Migrant worker museum opens in Guangzhou
Monument to itinerant labour flatters outgoing Guangdong party chief instead of celebrating those who built China's economic miracle
The opening of a 200 million yuan (HK$245.2 million) Museum of Migrant Workers in Guangzhou last week seems to have been designed to add the final gloss to Guangdong party secretary Wang Yang's bid for a seat on the Communist Party's Politburo Standing Committee at next month's party congress.
But while paying tribute to the migrant workers who have played a key role in building China's economic miracle over the past three decades is a worthy idea, the museum's exhibits can only be described as disappointing. It's devoted to playing up a Wang-inspired fairy tale of happy migrant workers, while sweeping the sordid reality they face every day under the carpet.

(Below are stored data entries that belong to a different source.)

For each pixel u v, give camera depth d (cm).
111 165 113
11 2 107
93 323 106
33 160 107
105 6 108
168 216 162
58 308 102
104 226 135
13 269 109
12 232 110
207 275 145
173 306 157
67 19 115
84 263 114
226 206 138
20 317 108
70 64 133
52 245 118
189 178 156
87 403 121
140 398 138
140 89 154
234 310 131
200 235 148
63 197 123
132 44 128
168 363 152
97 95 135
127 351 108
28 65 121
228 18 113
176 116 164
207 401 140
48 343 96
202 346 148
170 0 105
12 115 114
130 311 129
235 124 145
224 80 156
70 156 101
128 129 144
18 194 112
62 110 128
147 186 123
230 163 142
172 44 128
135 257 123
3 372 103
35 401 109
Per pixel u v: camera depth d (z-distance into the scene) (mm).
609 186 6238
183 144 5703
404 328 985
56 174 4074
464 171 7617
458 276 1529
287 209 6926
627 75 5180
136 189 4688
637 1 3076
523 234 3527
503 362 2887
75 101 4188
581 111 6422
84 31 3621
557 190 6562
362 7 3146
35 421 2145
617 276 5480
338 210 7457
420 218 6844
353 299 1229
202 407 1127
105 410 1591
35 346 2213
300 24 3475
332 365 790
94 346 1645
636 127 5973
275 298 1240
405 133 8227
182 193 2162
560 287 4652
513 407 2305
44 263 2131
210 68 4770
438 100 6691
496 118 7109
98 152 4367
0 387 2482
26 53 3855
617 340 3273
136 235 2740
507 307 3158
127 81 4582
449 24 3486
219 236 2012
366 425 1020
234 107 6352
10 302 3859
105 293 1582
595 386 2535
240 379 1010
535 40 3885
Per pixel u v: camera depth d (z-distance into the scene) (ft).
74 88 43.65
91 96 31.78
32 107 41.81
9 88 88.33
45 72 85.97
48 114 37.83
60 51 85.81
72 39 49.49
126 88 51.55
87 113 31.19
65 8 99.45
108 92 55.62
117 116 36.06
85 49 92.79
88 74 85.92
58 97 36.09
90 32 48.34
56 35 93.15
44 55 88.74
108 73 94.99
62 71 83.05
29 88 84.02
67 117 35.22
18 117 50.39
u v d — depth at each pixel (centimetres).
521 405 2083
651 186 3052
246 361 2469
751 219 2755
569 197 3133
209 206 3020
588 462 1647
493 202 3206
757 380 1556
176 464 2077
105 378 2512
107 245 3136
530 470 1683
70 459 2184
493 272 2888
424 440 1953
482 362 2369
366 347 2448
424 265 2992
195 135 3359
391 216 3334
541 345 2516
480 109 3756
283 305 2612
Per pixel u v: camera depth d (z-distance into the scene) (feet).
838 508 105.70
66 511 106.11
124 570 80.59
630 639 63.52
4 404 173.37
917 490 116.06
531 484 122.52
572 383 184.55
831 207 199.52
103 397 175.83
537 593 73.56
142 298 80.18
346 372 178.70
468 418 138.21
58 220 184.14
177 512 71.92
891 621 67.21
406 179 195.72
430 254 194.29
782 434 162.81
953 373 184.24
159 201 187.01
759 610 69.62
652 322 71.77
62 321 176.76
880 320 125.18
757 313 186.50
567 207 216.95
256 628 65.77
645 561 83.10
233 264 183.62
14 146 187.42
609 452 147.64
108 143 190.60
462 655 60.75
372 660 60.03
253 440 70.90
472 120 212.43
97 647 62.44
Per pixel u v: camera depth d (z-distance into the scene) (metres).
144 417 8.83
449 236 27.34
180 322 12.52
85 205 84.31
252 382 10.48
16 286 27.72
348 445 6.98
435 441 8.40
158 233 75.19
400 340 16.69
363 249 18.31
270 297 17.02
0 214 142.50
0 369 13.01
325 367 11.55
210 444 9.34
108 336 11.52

The mainland's migrant workers - the world's largest mobile workforce - are essentially rural peasants who have been forced to seek work in affluent urban areas because they can't make a living from agriculture. Inadequate compensation offers from local governments who grab their land are often to blame for that, along with environmental devastation caused by polluting industries.
As Wang counts down what could be his last days in Guangdong, it's a good time to assess his performance in his five years as the province's party secretary. In a bid to cement his legacy, Wang ordered the building of a number of monumental structures in June last year. One of them is the Museum of Migrant Workers in Mawu village, in Guangzhou's Baiyun district, about eight kilometres from Foshan .
The museum, housed in a renovated, three-storey building that used to be a factory, sits next to a mini-village extolling Wang's controversial economic transformation policy - designed to focus the province's industrial output on hi-tech products - and living quarters for migrant workers that feature a canteen and dormitory units.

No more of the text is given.